Esta eclesialidad habla también del carácter comunitario y exterior, no meramente individualista e interior de la espiritualidad cristiana; las grandes celebraciones y acciones eclesiales no son individualistas, sino que buscan la plenitud personal en el encuentro comunitario, no puramente institucional (Ellacuría, 1993, p. 418).

A pesar de la sobriedad de los evangelistas, no falta en sus breves escritos el testimonio de que Jesucristo vivía lo festivo. Esto no sólo se muestra en la escena de la celebración de la boda en Caná, sino también en diversas ocasiones, como en la que acoge con gusto la invitación a un banquete organizado por el evangelista Mateo, tras ser elegido por Jesús para colaborar con él. Asimismo, cuando acogió invitaciones para comer con algún miembro del colectivo de los publicanos o los fariseos. En el apartado 10.2. me detendré sobre ello.
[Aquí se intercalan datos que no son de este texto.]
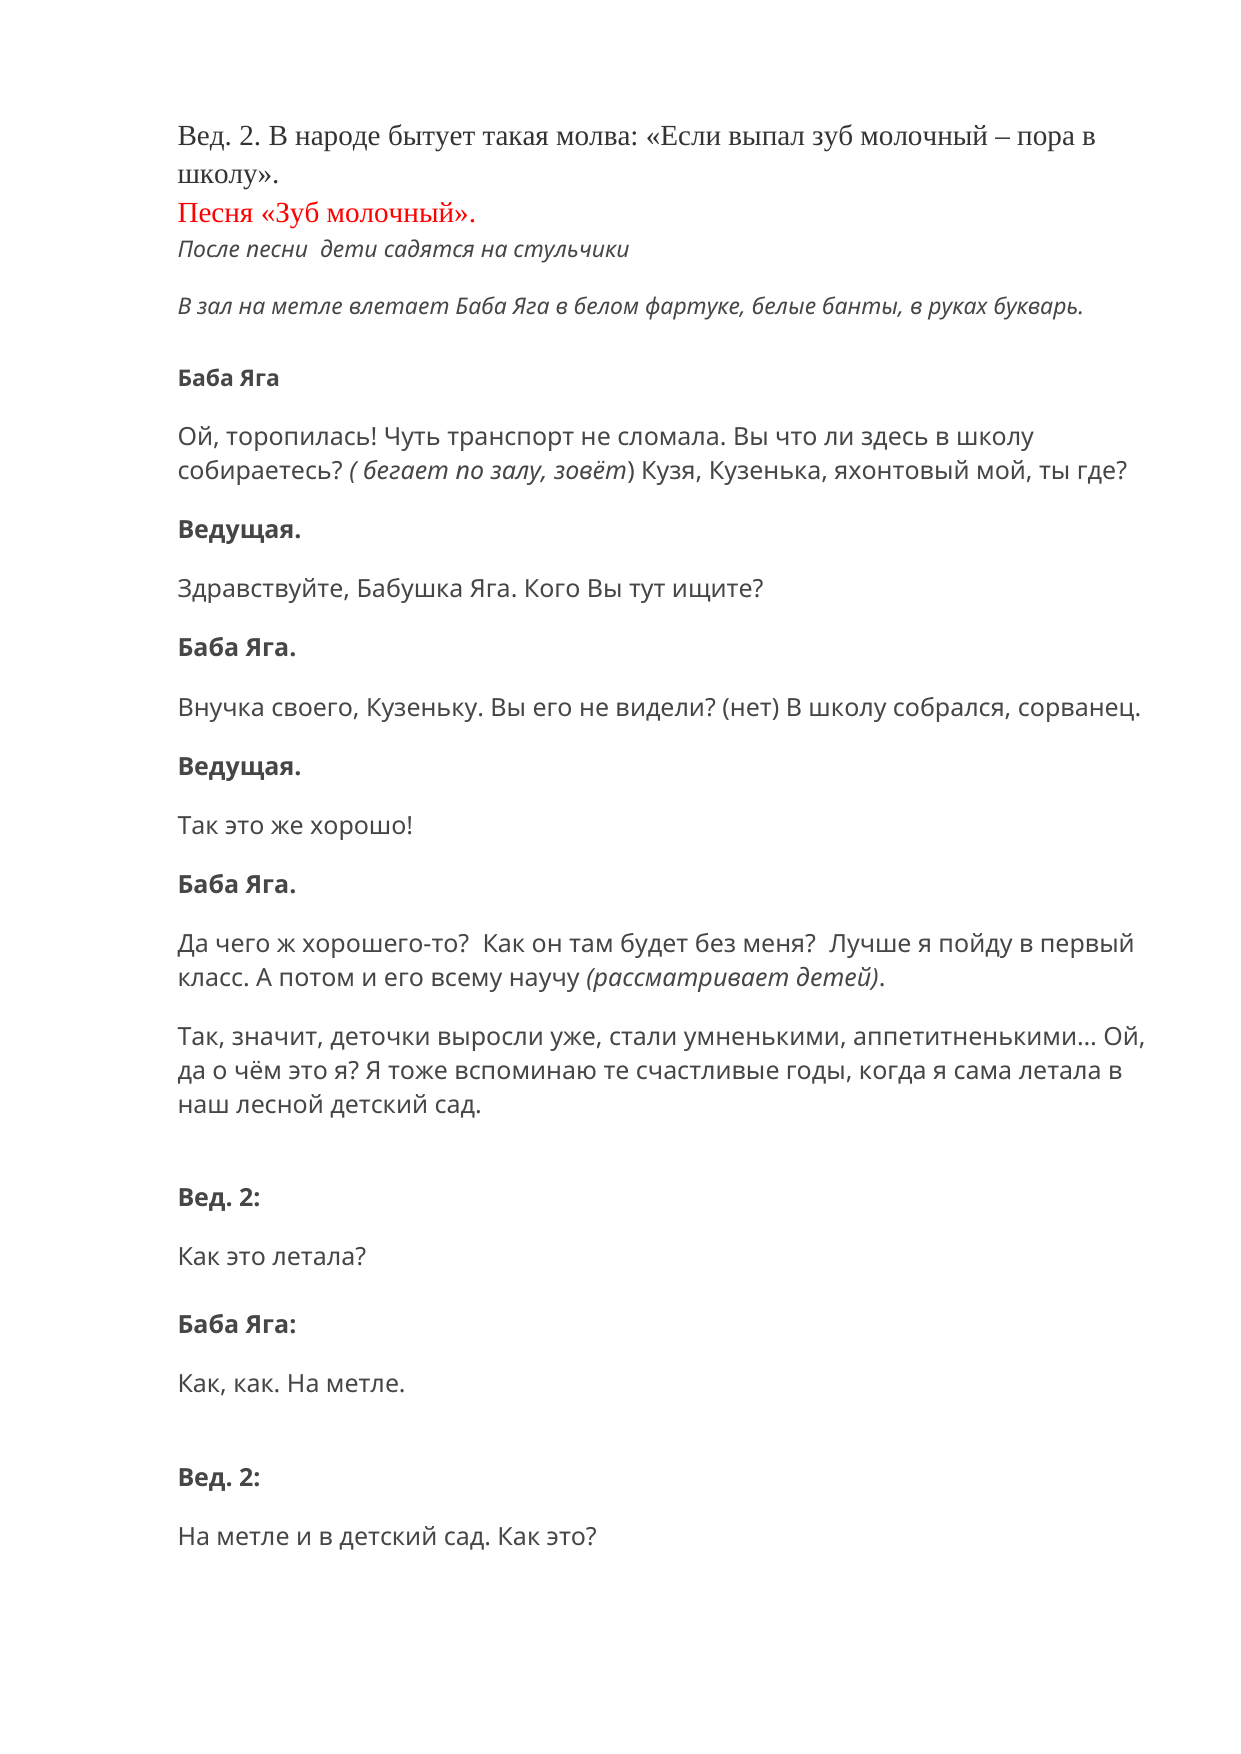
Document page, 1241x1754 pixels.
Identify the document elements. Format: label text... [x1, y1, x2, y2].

text Баба Яга. [177, 630, 1152, 664]
text Вед. 2: [177, 1146, 1152, 1214]
text Да чего ж хорошего-то? Как он там будет без меня? Лучше я пойду в первый класс. А потом и его всему научу (рассматривает детей). [177, 925, 1152, 993]
text Баба Яга: [177, 1273, 1152, 1341]
text Внучка своего, Кузеньку. Вы его не видели? (нет) В школу собрался, сорванец. [177, 689, 1152, 723]
text Ведущая. [177, 512, 1152, 546]
text Вед. 2: [177, 1425, 1152, 1493]
text Ой, торопилась! Чуть транспорт не сломала. Вы что ли здесь в школу собираетесь? ( бегает по залу, зовёт) Кузя, Кузенька, яхонтовый мой, ты где? [177, 419, 1152, 487]
text На метле и в детский сад. Как это? [177, 1518, 1152, 1552]
text Так, значит, деточки выросли уже, стали умненькими, аппетитненькими… Ой, да о чём это я? Я тоже вспоминаю те счастливые годы, когда я сама летала в наш лесной детский сад. [177, 1018, 1152, 1121]
text Как, как. На метле. [177, 1366, 1152, 1400]
text Ведущая. [177, 748, 1152, 782]
text В зал на метле влетает Баба Яга в белом фартуке, белые банты, в руках букварь. Баба Яга [177, 290, 1152, 393]
text Здравствуйте, Бабушка Яга. Кого Вы тут ищите? [177, 571, 1152, 605]
text Как это летала? [177, 1239, 1152, 1273]
text Так это же хорошо! [177, 807, 1152, 841]
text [177, 118, 1152, 265]
text Баба Яга. [177, 866, 1152, 900]
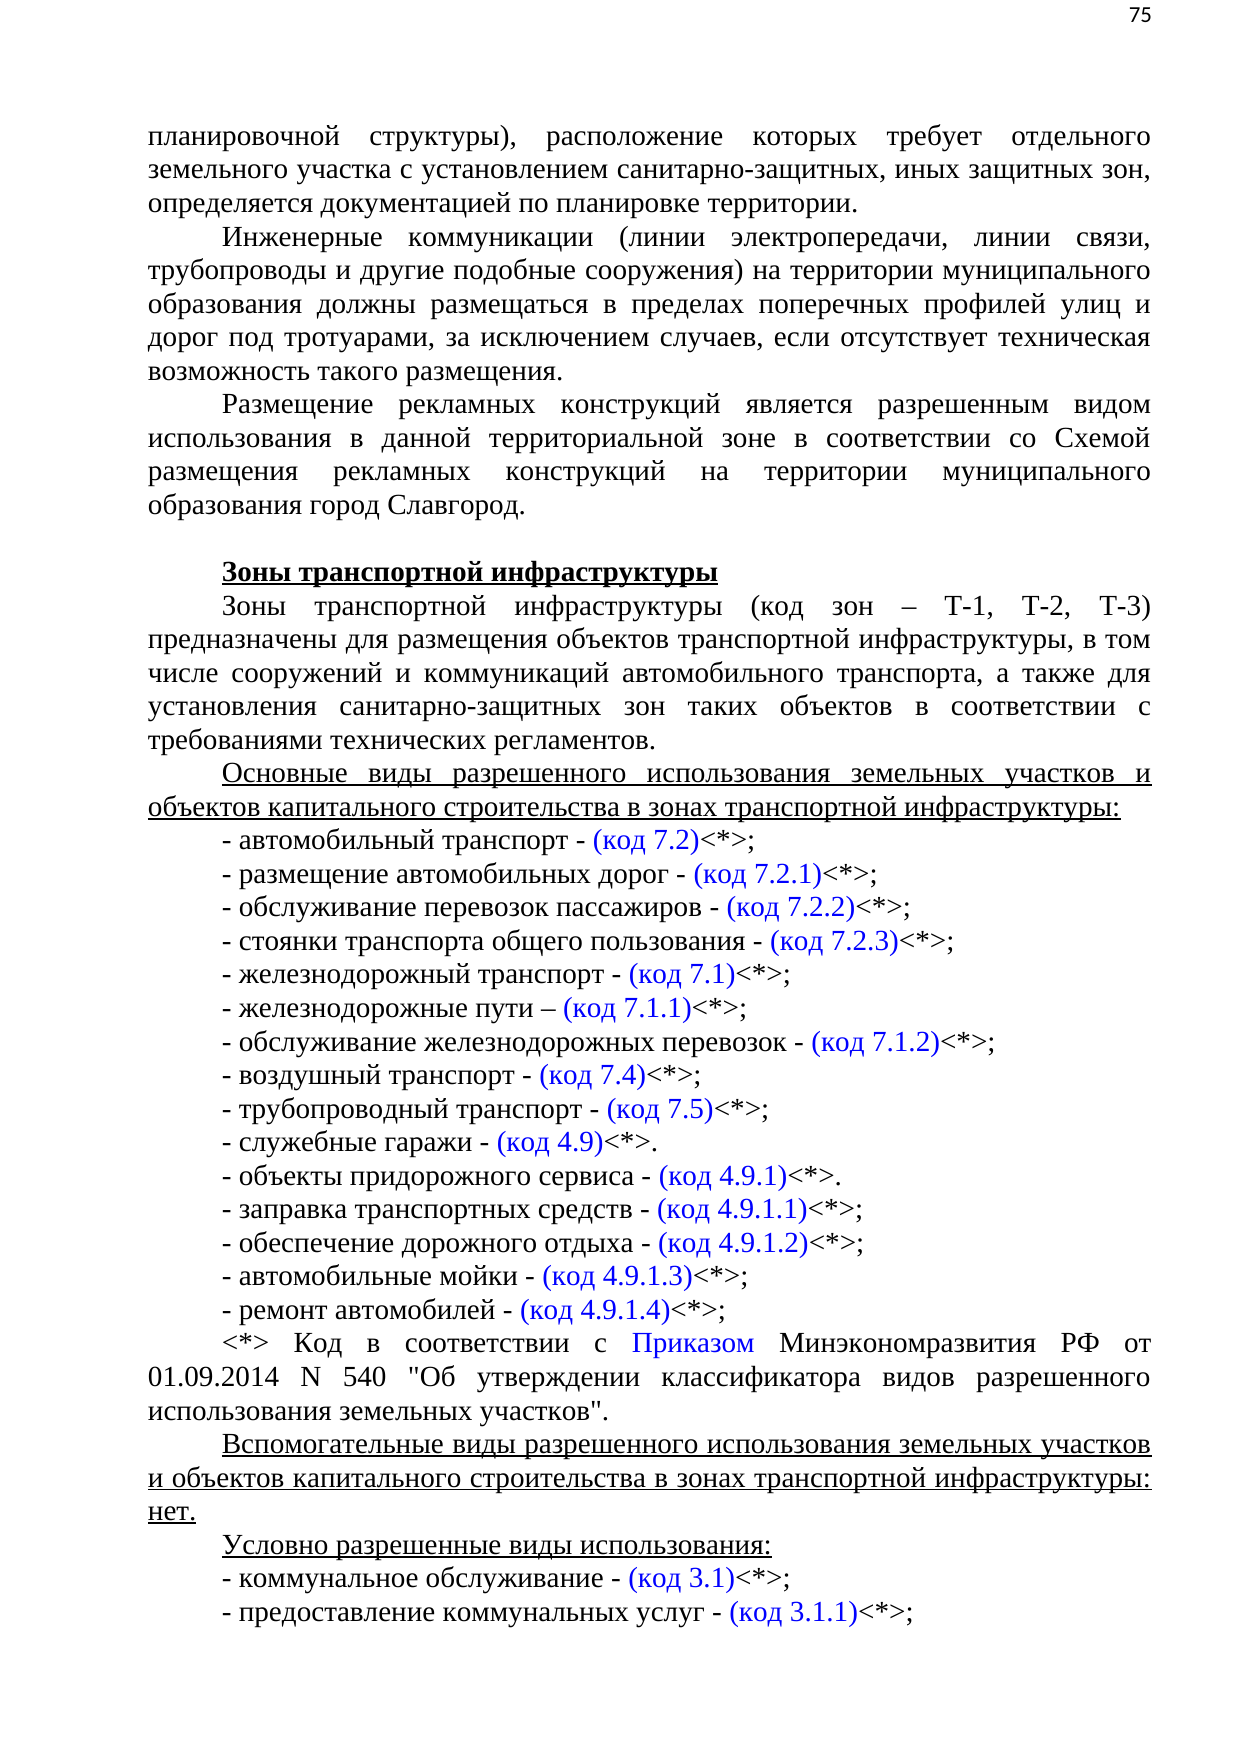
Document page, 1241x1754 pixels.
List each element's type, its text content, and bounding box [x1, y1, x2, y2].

text Зоны транспортной инфраструктуры (код зон – Т-1, Т-2, Т-3) предназначены для размещения объектов транспортной инфраструктуры, в том числе сооружений и коммуникаций автомобильного транспорта, а также для установления санитарно-защитных зон таких объектов в соответствии с требованиями технических регламентов. [148, 588, 1152, 755]
text - объекты придорожного сервиса - (код 4.9.1)<*>. [148, 1158, 1152, 1191]
text Размещение рекламных конструкций является разрешенным видом использования в данной территориальной зоне в соответствии со Схемой размещения рекламных конструкций на территории муниципального образования город Славгород. [148, 386, 1152, 521]
text - автомобильный транспорт - (код 7.2)<*>; [148, 822, 1152, 856]
text - служебные гаражи - (код 4.9)<*>. [148, 1124, 1152, 1158]
text - железнодорожный транспорт - (код 7.1)<*>; [148, 957, 1152, 990]
text - ремонт автомобилей - (код 4.9.1.4)<*>; [148, 1292, 1152, 1326]
text - обеспечение дорожного отдыха - (код 4.9.1.2)<*>; [148, 1225, 1152, 1258]
text - предоставление коммунальных услуг - (код 3.1.1)<*>; [148, 1594, 1152, 1627]
text Основные виды разрешенного использования земельных участков и объектов капитального строительства в зонах транспортной инфраструктуры: [148, 755, 1152, 822]
text - обслуживание перевозок пассажиров - (код 7.2.2)<*>; [148, 889, 1152, 923]
text Условно разрешенные виды использования: [148, 1527, 1152, 1560]
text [148, 118, 1152, 219]
text - заправка транспортных средств - (код 4.9.1.1)<*>; [148, 1191, 1152, 1225]
text - размещение автомобильных дорог - (код 7.2.1)<*>; [148, 856, 1152, 889]
text - обслуживание железнодорожных перевозок - (код 7.1.2)<*>; [148, 1024, 1152, 1057]
text - трубопроводный транспорт - (код 7.5)<*>; [148, 1091, 1152, 1124]
text <*> Код в соответствии с Приказом Минэкономразвития РФ от 01.09.2014 N 540 "Об утверждении классификатора видов разрешенного использования земельных участков". [148, 1326, 1152, 1426]
text - воздушный транспорт - (код 7.4)<*>; [148, 1057, 1152, 1091]
text - коммунальное обслуживание - (код 3.1)<*>; [148, 1560, 1152, 1594]
text - стоянки транспорта общего пользования - (код 7.2.3)<*>; [148, 923, 1152, 957]
text - автомобильные мойки - (код 4.9.1.3)<*>; [148, 1258, 1152, 1292]
text - железнодорожные пути – (код 7.1.1)<*>; [148, 990, 1152, 1024]
text Вспомогательные виды разрешенного использования земельных участков и объектов капитального строительства в зонах транспортной инфраструктуры: нет. [148, 1490, 1152, 1527]
text Зоны транспортной инфраструктуры [148, 554, 1152, 588]
text Вспомогательные виды разрешенного использования земельных участков и объектов капитального строительства в зонах транспортной инфраструктуры: нет. [148, 1426, 1152, 1489]
text Инженерные коммуникации (линии электропередачи, линии связи, трубопроводы и другие подобные сооружения) на территории муниципального образования должны размещаться в пределах поперечных профилей улиц и дорог под тротуарами, за исключением случаев, если отсутствует техническая возможность такого размещения. [148, 219, 1152, 386]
A partir de los textos evangélicos, el cristiano habrá podido contemplar las actitudes de Jesucristo de respeto al otro (incluidos los diferentes), misericordia, cordialidad, solidaridad, etcétera. Los valores éticos implicados en sus actitudes en las relaciones interpersonales o comunitarias las vivió no sólo con sus discípulos y con los apóstoles, sino también con personas de grupos como los centuriones, los fariseos, los publicanos (recaudadores de tributos), los samaritanos, las prostitutas, colectivos ajenos al pueblo de Dios (“vendrán de Oriente y de Occidente y pasarán delante de vosotros…”).